Quando Jesus, consagrando as
alegrias familiares e o culto sublime da união doméstica, transformou a água em
vinho, nas bodas de Canaã, cercaram-no os imensos tentáculos da falsa opinião,
pela primeira vez, na fase ativa de seus apostolados. Por que semelhante
transformação? Seria possível converter a água pura em vinho, destinado à
embriaguez?
Procurando companheiros para
a missão de luz e sendo escarnecido pelos sacerdotes, juízes e doutores de seu
tempo, buscou o Mestre a companhia simples e humilde dos pescadores. A
maledicência, contudo, não lhe perdoou o gesto. Que motivo induzia aquele
missionário a socorrer-se de homens iletrados e rudes, que costumavam
espreguiçar-se nas barcas velhas?
Instituiu a alegria e o bom
ânimo, a confiança mútua e o otimismo entre os discípulos; entretanto, o
farisaísmo recriminava-lhe a conduta. Que instrutor era aquele, que não jejuava
nem mantinha preceitos rigoristas?
Atendia a multidão de sofredores, dos quais se compadecia sinceramente, ministrando-lhes consolações e ensinamentos; todavia, o fanatismo criticava-lhe as atitudes. Não seria ele revolucionário perigoso?

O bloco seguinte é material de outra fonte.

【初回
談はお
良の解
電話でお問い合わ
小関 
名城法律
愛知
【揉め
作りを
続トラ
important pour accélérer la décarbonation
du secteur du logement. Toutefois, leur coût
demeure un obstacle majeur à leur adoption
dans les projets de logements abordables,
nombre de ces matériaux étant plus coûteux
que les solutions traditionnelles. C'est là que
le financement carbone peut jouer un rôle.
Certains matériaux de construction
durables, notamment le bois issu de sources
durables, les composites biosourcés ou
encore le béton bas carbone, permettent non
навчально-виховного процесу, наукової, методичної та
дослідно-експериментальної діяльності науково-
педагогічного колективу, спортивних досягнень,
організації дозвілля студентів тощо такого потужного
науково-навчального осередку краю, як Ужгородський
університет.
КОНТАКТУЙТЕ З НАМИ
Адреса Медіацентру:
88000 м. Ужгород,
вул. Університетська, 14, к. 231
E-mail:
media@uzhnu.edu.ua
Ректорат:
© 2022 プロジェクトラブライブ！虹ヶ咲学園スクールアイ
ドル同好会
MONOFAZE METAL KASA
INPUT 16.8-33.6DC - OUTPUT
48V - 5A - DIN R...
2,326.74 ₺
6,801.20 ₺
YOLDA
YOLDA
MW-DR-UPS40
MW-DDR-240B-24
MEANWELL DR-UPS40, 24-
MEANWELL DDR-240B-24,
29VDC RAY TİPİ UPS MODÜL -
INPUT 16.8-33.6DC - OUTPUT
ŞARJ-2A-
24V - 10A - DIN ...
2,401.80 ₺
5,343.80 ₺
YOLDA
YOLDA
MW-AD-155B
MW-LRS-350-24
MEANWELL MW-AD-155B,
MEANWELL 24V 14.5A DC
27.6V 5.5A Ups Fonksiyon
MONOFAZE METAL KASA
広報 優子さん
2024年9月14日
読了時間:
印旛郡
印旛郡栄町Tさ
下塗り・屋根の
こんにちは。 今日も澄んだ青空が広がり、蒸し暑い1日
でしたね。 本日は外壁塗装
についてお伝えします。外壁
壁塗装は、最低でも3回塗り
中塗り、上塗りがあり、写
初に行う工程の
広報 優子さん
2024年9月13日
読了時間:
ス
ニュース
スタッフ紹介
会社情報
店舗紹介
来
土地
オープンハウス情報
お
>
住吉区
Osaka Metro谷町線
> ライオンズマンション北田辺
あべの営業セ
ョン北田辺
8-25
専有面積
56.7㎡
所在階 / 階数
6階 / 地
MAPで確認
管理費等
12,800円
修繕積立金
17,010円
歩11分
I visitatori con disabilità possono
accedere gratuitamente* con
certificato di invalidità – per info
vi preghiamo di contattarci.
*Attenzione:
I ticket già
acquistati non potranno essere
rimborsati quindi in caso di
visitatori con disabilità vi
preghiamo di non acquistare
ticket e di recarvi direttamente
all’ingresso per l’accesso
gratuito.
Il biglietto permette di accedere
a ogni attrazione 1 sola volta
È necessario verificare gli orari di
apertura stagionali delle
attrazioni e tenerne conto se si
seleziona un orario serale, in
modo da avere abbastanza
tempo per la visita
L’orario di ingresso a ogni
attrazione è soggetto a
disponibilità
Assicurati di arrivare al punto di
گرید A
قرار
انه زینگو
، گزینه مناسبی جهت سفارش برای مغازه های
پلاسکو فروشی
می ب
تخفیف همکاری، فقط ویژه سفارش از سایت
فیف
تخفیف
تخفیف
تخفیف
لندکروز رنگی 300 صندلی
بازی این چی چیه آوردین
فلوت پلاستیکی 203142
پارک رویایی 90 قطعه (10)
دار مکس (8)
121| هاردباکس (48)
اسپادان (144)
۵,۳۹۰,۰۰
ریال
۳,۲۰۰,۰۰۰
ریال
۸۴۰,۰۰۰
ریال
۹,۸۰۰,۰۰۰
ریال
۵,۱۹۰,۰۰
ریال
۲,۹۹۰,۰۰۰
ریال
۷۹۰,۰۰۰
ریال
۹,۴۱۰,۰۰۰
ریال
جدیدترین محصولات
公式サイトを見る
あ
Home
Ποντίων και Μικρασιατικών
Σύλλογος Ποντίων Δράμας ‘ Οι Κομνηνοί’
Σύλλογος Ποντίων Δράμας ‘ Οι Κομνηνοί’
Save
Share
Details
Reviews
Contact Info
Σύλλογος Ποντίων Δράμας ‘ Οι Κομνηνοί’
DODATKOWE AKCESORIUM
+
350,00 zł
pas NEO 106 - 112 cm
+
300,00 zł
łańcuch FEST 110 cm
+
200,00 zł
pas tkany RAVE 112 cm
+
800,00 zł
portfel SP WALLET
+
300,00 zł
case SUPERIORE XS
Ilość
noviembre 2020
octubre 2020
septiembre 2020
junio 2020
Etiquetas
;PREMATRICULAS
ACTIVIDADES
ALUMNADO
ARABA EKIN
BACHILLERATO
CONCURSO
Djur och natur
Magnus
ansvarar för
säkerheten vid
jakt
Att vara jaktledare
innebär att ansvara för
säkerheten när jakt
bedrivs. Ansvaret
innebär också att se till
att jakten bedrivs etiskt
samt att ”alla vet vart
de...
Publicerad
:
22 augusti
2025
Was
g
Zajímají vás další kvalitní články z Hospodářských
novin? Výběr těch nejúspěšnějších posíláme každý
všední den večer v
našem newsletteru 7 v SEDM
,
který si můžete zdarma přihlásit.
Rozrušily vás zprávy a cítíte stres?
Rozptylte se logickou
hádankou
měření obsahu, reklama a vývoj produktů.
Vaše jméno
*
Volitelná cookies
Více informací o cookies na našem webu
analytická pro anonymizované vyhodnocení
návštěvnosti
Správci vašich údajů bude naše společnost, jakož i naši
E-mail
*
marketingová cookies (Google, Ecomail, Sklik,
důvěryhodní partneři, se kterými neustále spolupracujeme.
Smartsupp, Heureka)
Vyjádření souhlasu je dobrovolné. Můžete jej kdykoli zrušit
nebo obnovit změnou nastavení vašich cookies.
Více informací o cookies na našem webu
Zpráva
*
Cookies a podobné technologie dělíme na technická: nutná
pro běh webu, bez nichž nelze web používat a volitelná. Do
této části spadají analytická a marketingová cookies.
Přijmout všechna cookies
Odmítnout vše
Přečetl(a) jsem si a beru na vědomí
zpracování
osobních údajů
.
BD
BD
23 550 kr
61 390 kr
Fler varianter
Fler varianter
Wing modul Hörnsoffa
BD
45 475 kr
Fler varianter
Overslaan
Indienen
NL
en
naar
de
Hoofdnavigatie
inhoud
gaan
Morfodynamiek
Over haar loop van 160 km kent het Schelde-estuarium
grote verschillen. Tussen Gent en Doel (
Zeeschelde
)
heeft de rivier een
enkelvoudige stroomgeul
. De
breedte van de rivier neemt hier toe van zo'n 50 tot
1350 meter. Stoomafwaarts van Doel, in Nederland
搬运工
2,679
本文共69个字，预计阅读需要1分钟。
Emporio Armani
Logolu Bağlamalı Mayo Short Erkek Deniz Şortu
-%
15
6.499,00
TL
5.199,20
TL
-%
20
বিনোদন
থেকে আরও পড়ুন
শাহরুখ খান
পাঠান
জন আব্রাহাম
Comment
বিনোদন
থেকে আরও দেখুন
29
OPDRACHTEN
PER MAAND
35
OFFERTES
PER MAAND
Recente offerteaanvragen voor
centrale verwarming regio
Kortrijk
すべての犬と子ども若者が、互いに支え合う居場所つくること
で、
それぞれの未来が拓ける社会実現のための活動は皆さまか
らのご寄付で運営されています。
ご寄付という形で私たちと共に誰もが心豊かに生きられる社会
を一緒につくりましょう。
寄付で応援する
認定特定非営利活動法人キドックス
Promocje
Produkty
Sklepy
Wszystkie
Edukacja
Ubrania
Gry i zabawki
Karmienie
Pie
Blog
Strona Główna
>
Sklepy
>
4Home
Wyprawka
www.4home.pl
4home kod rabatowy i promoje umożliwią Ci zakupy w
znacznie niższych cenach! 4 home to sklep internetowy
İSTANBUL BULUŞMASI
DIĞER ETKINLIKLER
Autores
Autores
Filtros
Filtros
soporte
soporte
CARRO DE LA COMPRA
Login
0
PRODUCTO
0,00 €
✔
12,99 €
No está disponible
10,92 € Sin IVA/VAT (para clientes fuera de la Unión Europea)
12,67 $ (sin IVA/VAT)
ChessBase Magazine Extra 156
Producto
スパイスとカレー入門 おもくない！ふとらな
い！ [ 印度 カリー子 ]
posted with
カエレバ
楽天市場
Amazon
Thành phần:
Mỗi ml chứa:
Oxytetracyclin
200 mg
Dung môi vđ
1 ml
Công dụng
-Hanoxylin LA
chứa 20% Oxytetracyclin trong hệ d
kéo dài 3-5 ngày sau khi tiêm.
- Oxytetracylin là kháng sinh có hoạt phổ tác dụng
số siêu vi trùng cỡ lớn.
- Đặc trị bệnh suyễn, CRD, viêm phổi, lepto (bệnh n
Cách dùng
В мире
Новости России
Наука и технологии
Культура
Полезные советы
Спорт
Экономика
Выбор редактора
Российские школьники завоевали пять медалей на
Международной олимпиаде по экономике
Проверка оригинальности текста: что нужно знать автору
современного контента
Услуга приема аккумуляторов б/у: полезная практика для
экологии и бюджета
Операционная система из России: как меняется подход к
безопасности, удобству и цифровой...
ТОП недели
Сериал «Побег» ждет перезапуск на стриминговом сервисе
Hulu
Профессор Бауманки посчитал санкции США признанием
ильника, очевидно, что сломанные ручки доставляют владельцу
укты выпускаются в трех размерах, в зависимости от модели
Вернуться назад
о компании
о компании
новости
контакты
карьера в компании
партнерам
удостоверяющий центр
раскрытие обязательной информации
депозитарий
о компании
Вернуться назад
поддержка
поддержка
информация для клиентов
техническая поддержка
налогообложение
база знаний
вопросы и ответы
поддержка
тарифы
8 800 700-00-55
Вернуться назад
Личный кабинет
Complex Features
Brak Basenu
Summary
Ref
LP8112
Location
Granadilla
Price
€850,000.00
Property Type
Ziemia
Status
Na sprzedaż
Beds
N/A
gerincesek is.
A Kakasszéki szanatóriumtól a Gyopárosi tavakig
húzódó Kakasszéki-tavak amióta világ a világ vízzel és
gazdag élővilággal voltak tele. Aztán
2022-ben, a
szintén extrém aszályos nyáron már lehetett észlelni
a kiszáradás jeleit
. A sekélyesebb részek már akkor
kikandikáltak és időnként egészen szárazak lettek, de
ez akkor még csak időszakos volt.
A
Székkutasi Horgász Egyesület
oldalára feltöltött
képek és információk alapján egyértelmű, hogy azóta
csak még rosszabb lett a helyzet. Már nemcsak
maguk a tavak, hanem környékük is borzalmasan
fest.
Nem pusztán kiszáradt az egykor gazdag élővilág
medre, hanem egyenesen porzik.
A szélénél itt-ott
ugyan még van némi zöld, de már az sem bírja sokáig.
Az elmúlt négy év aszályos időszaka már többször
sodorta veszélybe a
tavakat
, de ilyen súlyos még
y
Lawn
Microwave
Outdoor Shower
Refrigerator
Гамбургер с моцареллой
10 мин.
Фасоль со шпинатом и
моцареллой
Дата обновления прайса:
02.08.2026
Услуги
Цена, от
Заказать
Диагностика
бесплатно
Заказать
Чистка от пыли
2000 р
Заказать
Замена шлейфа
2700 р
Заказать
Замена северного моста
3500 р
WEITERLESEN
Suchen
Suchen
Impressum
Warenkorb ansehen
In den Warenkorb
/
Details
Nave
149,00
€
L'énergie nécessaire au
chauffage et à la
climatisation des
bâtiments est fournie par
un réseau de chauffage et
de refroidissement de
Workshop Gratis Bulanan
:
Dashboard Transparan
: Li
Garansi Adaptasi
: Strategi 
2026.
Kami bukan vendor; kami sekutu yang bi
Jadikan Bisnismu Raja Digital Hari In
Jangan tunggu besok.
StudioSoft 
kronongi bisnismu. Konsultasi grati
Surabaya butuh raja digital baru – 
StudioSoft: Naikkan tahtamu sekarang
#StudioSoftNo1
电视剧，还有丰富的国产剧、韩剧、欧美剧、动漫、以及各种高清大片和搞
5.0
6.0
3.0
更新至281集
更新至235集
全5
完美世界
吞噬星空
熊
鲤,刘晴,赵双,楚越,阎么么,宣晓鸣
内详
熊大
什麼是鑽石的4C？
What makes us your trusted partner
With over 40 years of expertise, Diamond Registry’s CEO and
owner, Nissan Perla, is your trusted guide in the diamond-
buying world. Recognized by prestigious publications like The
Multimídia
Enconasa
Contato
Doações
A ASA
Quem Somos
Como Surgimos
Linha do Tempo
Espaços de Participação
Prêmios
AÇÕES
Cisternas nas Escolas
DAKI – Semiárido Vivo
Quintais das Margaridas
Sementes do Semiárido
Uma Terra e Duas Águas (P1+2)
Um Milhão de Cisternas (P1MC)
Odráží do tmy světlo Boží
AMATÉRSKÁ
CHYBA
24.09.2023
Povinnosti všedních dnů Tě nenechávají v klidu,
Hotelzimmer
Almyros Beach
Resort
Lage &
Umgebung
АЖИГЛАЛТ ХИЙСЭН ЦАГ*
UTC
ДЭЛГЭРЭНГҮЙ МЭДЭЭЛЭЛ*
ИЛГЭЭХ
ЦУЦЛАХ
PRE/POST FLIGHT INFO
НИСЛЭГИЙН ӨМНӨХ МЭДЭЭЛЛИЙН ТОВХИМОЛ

Desrespeitava a lei, curando
cegos e paralíticos, nas horas destinadas ao repouso.
Socorria os obsidiados de
todos os matizes, conferindo-lhes tranquilidade aos corações; no entanto, a
ignorância não o desculpava. Que razões o detinham no esclarecimento aos
espíritos das trevas? Não teria combinações secretas com Satanás?
Interessou-se pela renovação
espiritual de Madalena. Os próprios amigos estranharam-lhe o conduta. Por que
tamanha atenção para com uma pecador comum?
Aceitou o oferecimento
gentil dos publicanos, comendo à mesa de pessoas afastadas da lei; todavia, a
perversidade não lhe compreendeu a disposição fraterna. Não seria ele simples
comilão e beberrão?
Dedicou longa palestra à
samaritana pobre e desviada. A malícia, porém, não lhe entendeu a lição divina.
Por que se demorava em conversação com semelhante mulher, que já possuíra cinco
maridos?
Ensinava as verdades
eternas, por amor às criaturas, mas, não raro, ao terminar as pregações
sublimes, a desordem estabelecia tumultos. Não era ele anônimo operário de
Nazaré? A que títulos poderia aspirar, além da carpintaria da sua infância?
Confiando nos companheiros,
falou-lhes do seu testemunho, diante das verdades do Pai, prevendo lutas,
desgostos, sacrifícios e humilhações; todavia, a inconformação apossou-se do
próprio Pedro e choveram protestos. Por que o anúncio descabido de tantas
flagelações e tantas dores? Não era o sofrimento incompatível com a realização
de um Messias que vinha de tão alto? Não teria Jesus enlouquecido?
Diante da revolta de Simão,
em frente dos varapaus, pediu-lhe o Mestre serenidade e sensatez, para que não
fosse perdido o ensejo da suprema fidelidade a Deus, mas a incompreensão se
manifestou de pronto. Por que socorrer inimigos e verdugos? Como entregar-se
sem defesa à perseguição dos sacerdotes? Como interpretar semelhante covardia,
no momento mais vivo da missão nova? Não seria melhor desertar, entregando o
Mestre à sua sorte?
Até o derradeiro instante na
cruz, ouviu o Senhor as mais estranhas opiniões, os mais contraditórios
pareceres do mundo, mas a todos respondeu com o bendito silêncio de seu amor,
porque bem sabia que, acima de tudo, lhe cumpria atender à Vontade do Pai e que
os homens só poderiam compreender-lhe o trabalho augusto, à medida que desenvolvessem
os ouvidos de ouvir e os olhos de ver, a capacidade de sentir e a resolução de
se realizarem espiritualmente, à luz do Evangelho no longo caminho de sucessivas
reencarnações.
Emmanuel.
Do livro “Coletâneas do
Além”. Psicografia de Francisco Cândido Xavier. Espíritos Diversos.